Further insult was heaped upon Warwick when his brother George Neville, the chancellor and Archbishop of York, who had been working hard to gain a papal dispensation for Clarence and Isabel’s marriage, was sacked from his position as chancellor after he refused to meet representatives from Burgundy. Edward was determined to press ahead with his sister’s marriage to Charles, and despite the dowry costing a ruinous 200,000 gold crowns (£41,666 13s 4d), the marriage took place in Flanders in July 1468, ‘much against’ Warwick’s wishes, who now developed a ‘deadly hatred’ of Charles. Warwick understood that the marriage and alliance, which had brought England into partnership with Brittany and Burgundy, were part of a prelude to war against France. Two months before, the king had announced to Parliament that, with the new alliance with Burgundy, he intended to wage war on ‘his old and ancient adversary’, for which he obtained a substantial grant in taxation. In August Edward agreed to send 7,000 archers to assist the Duke of Brittany ag
ainst France, and during the autumn months a fleet was actively being prepared at Portsmouth, ready to sail as part of a planned invasion of France to take place the following year.
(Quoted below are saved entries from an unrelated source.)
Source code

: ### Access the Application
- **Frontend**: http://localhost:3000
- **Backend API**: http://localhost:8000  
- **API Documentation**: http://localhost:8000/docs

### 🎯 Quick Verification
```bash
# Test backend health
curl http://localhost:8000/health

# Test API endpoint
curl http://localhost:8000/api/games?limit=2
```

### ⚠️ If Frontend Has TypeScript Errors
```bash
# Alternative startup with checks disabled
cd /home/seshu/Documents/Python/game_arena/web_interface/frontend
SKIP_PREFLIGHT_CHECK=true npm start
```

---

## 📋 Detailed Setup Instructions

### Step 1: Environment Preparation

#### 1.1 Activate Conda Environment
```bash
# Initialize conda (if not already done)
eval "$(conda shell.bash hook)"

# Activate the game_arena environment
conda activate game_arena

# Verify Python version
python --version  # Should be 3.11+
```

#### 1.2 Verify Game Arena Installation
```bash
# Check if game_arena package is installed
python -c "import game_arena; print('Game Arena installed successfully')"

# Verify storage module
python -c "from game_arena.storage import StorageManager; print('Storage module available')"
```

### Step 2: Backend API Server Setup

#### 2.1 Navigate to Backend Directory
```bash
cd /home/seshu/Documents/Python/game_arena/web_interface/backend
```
In fact, in a calculated gamble, Louis had himself made peace with Brittany and Burgundy in October 1468, making any invasion practically impossible. For fear of humiliation, Edward hid the truth, claiming that Margaret of Anjou was preparing to invade England from Harfleur; he spent £18,000 on ordering the fleet to patrol the Channel instead. It was this kind of waste that confirmed contemporary writers’ opinions that taxpayer’s money was being frittered away, that law and order were breaking down with ‘great riots and oppressions done to our subjects’, with the king’s councillors, especially the Woodvilles, enriching themselves at the expense of the common people. It was in this explosive atmosphere that rebellion broke out in the north in the spring of 1469, led by one ‘Robin of Redesdale’. Robin’s real identity may have been Sir William Conyers, the brother of Sir John Conyers, the constable of Warwick’s castle at Middleham. In a familiar echo of the revolts of the 1450s, manifestos were circulated calling for the deposition of the king’s evil advisers, in particular the Woodville clan. Worryingly, another rumour began to circulate that Edward himself was a bastard and that Clarence should be the rightful King of England.
In spite of initial attempts to crush the rebellion, the ‘mighty insurrection’ began to move south, numbering an estimated 20,000 men. When news of the rising unrest reached Edward, he decided to move north, waiting at Fotheringay Castle for reinforcements to arrive. These were slow in assembling, and when it became clear that none would be ready in time, Edward withdrew to Nottingham Castle to wait for Welsh troops that had been promised by William Herbert, the Earl of Pembroke. With the situation deteriorating daily, on 9 July, Edward wrote to Warwick and Clarence, both of whom had suspiciously not yet offered any military support, demanding that they show their loyalty. He received no response.